Many of you youngsters may not be hip to Martin’s jam. So, I’ve assembled five essential movies featuring the legendary star demonstrating his comic brilliance. Yes, this list was hard to put together, as Martin’s resume features an abundance of great comedic material, but I did my best.

Harris K. Telemacher in L.A. Story (1991)

Describing Steve Martin’s brand of humor presents a difficult challenge. Is he quirky? Colorful? Silly? Clever? Sharp? Sophisticated? All of the above? These adjectives can apply to the brilliant L.A. Story, Martin’s offbeat love letter to Los Angeles. Here we have a hilarious and thought-provoking film that is both cynical and hopeful; grounded and whimsical. Martin’s screenplay pokes fun at everything LA, from its gridlocked (and violent) freeways, high-priced dining (replete with various flavors of floss), pretentious inhabitants, bizarre social structures, and everlasting magic.

As world-weary meteorologist Harris K. Telemacher, Martin veers sharply from the wild and crazy persona he developed early in his career without mincing on laughs. Harris skates through life (literally) and eventually bumps into a freeway sign that begins instructing him on all things life and love. Think Joe Versus the Volcano, albeit coated with an extra dose of dry satire.

One of Martin’s best and funniest films to date.

Lucky Day in ¡Three Amigos! (1986)

Three Amigos! may only be remembered as a minor comedy classic featuring the blockbuster combo of Steve Martin, Chevy Chase, and Martin Short. Still, if you warm to the goofy antics, there’s plenty of side-splitting hilarity to enjoy in this wild and zany epic.

Directed by John Landis, Three Amigos! follows a trio of silent movie stars who, after a series of miscommunications, get caught up in a real-world situation that pits them against a dangerous Mexican gang.
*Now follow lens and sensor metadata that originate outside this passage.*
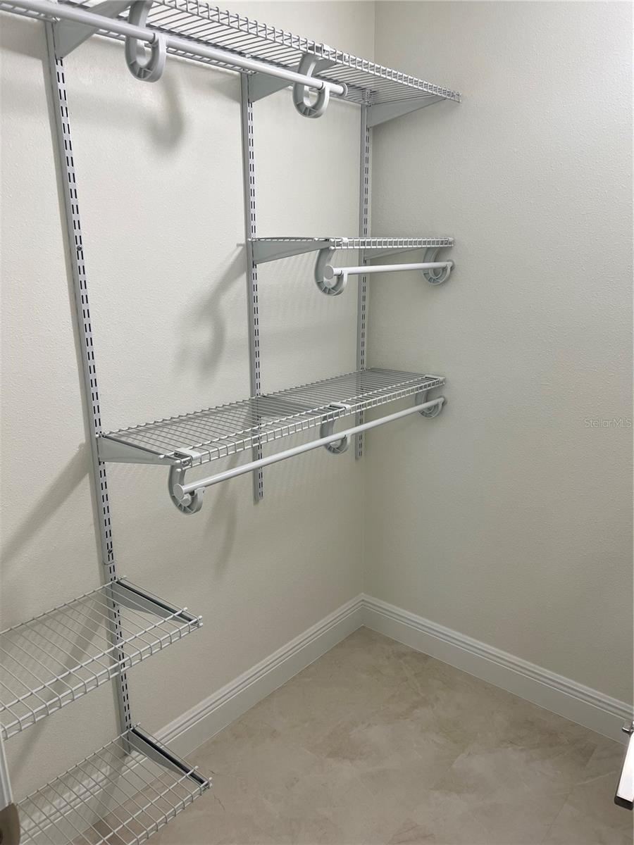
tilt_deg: -14.9
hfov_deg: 53.1
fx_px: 635
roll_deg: +0.3
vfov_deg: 67.3
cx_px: 317
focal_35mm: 26
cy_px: 422
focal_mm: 5.7
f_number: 1.5
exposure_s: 1/120
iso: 64
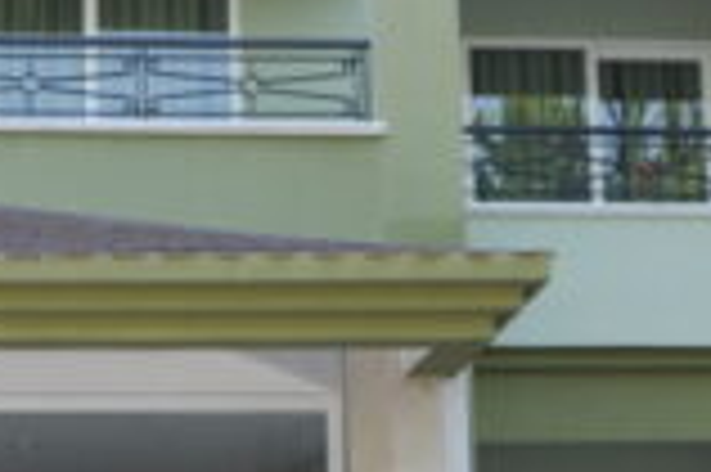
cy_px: 169
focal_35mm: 137
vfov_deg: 10.0
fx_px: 2703
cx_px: 184
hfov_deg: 14.9
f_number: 6.3
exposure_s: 1/200
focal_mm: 18
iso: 200
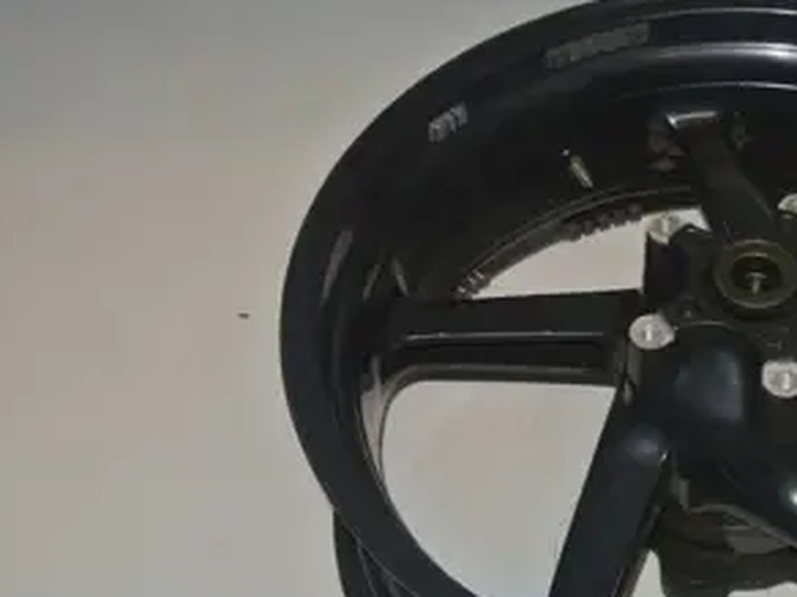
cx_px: 661
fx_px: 1635
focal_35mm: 71
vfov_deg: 20.6
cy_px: 406
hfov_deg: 26.8
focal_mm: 15.1
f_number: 4.2
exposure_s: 1/60
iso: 200
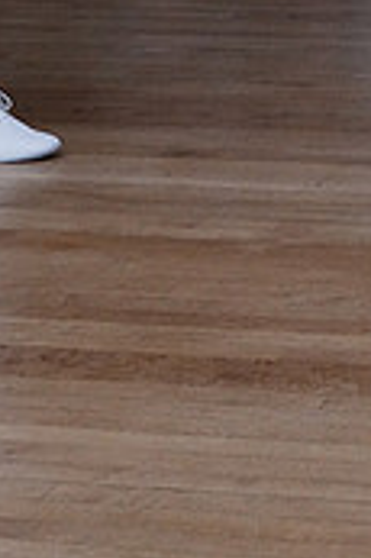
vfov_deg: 11.0
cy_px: -358
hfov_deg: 7.7
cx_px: 331
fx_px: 2757
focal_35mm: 178
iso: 5000
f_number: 13
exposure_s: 1/200
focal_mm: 53
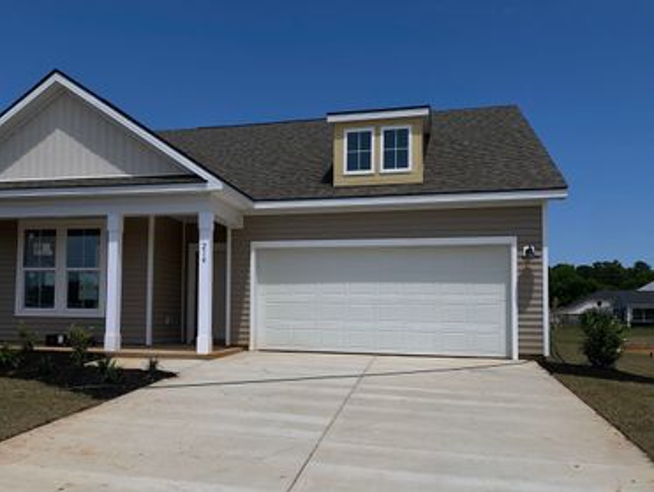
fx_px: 662
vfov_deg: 40.6
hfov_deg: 52.0
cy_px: 288
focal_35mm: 35
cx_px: 242
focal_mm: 4.25
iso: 32
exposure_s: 1/9615
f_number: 1.8
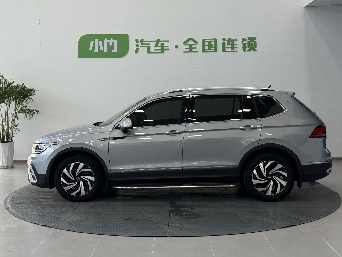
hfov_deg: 39.7
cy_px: 128
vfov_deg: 30.3
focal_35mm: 48
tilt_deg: -2.4
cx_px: 171
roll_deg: -0.2
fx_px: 474
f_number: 1.78
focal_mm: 6.76
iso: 160
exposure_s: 1/239
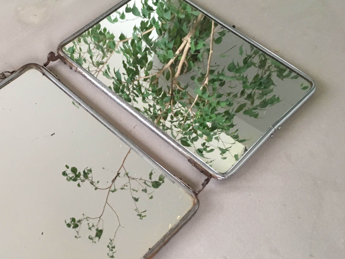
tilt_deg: -59.8
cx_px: 82
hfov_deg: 40.7
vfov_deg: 31.9
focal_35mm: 45
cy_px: 171
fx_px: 449
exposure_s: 1/33
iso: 160
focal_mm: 4.15
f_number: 2.2
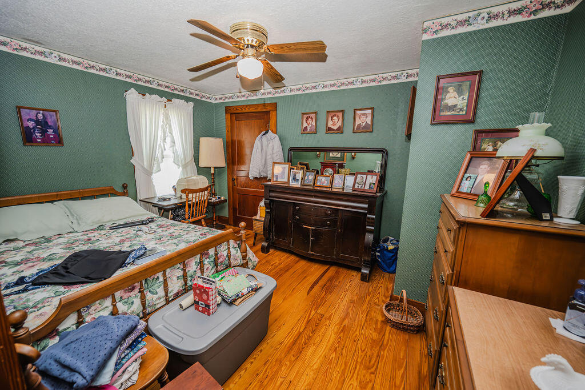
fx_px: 228
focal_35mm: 14
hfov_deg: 104.2
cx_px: 292
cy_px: 195
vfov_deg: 81.2
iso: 1600
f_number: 4
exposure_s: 1/200
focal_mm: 14
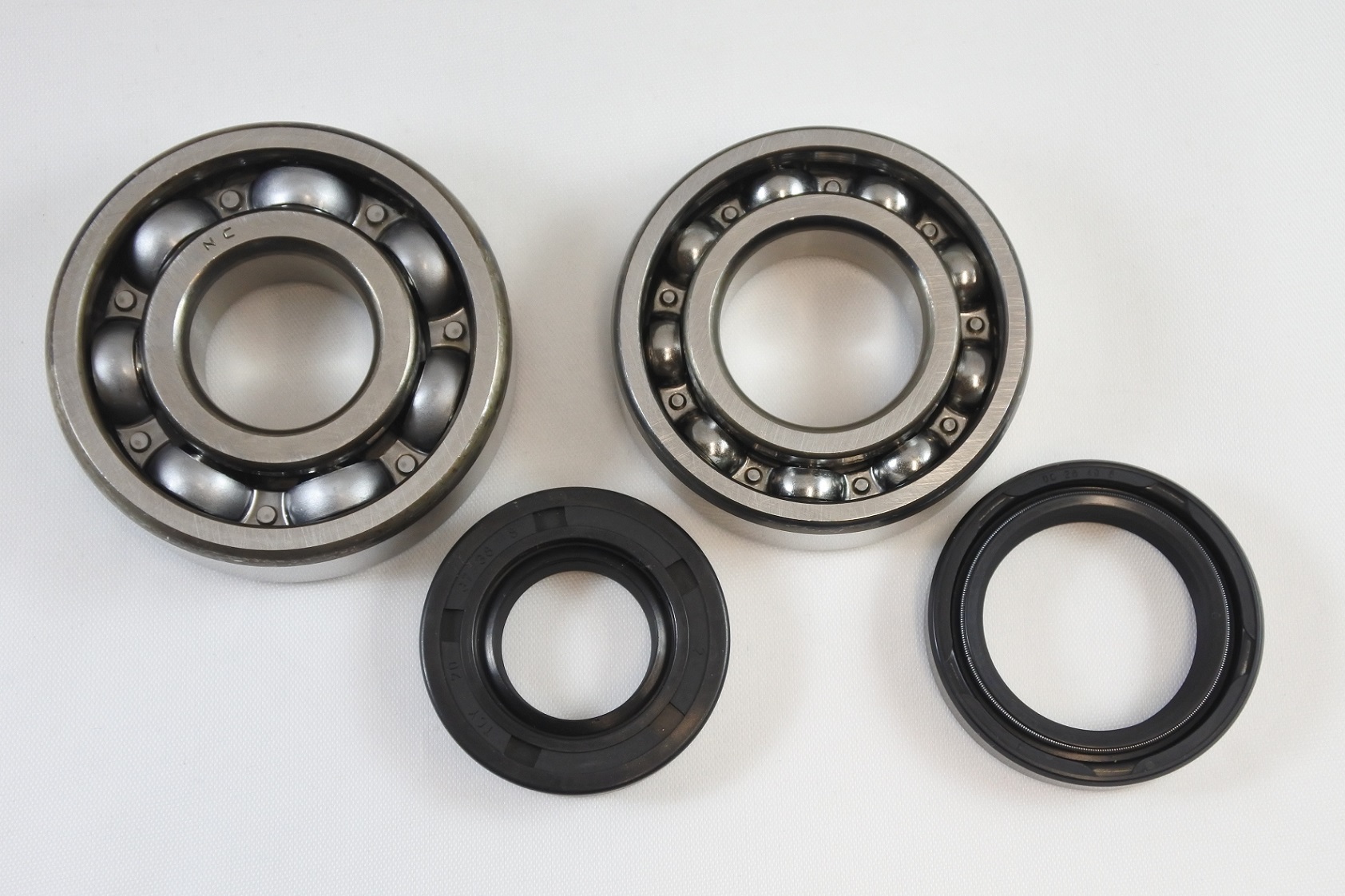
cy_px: 448
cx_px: 672
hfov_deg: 36.9
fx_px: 2017
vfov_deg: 25.0
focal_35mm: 54
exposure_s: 1/125
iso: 500
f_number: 4.8
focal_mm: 20.1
Their journey leads them on a series of madcap adventures where they encounter everything from a mythical singing bush to an invisible swordsman. It’s all fluff, but Martin, Chase, and Short elevate the material to something akin to art.

Roger Cobb in All of Me (1984)

Carl Reiner’s All of Me is such a fantastic motion picture it’s a wonder no one talks about it more often. Steve Martin stars as Roger Cobb, a despairing attorney who finds his world transformed when the soul of a dead woman (played by Lily Tomlin) suddenly takes over his body. Martin utilizes his astonishing knack for physical comedy to great effect and all but carries this silly, albeit sweet-natured slice of old-fashioned entertainment.

Neal Page in Planes, Trains and Automobiles (1987)

One of the best buddy movies of all time, Planes, Trains and Automobiles pairs Steve Martin with the great John Candy, and the results are as good as you might expect. Martin stars as uptight advertising executive Neal Page who endures two days of Hell en route to a Thanksgiving feast alongside Candy’s well-meaning, ultimately bumbling Del Griffith. Naturally, the pair bond during their tumultuous journey, leading to a surprisingly emotional conclusion that wraps this one up in a nice holiday bow.

Gil Buckman in Parenthood

My favorite Steve Martin film, Parenthood, posits the star atop an incredible ensemble consisting of Dianne Wiest, Mary Steenburgen, Jason Robards, Rick Moranis, Keanu Reeves, and a very young Joaquin Phoenix. Ron Howard’s dramedy explores the joys and pains of, well, parenthood, and gives Martin plenty of opportunities to display his quick wit (“If she’s so smart, why is she sitting in our neighbor’s car?”) and superb comic timing. He’s aided by the excellent supporting cast, an intelligent script, and Howard’s assured direction, all of which make Parenthood a remarkable (and severely underrated) classic.

Honorable Mention: The Jerk & Dirty Rotten Scoundrels

If that’s not enough, feel free to check out Roxanne, The Man with Two Brains, Bowfinger, and Pennies from Heaven.